Task item -> Nothing in the data may be altered; restate all of it exactly.

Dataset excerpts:
▼▼▼
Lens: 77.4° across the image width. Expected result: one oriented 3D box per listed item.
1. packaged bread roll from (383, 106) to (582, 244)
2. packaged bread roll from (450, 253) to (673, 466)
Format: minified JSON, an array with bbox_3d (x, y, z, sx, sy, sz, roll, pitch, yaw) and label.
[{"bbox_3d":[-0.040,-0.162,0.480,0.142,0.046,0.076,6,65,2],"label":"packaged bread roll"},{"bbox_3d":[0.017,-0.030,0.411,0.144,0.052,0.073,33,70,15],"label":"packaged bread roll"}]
▲▲▲
Exercise solution ->
Lens: 77.4° across the image width. Expected result: one oriented 3D box per listed item.
1. packaged bread roll from (383, 106) to (582, 244)
2. packaged bread roll from (450, 253) to (673, 466)
Format: minified JSON, an array with bbox_3d (x, y, z, sx, sy, sz, roll, pitch, yaw) and label.
[{"bbox_3d":[-0.040,-0.162,0.480,0.142,0.046,0.076,6,65,2],"label":"packaged bread roll"},{"bbox_3d":[0.017,-0.030,0.411,0.144,0.052,0.073,33,70,15],"label":"packaged bread roll"}]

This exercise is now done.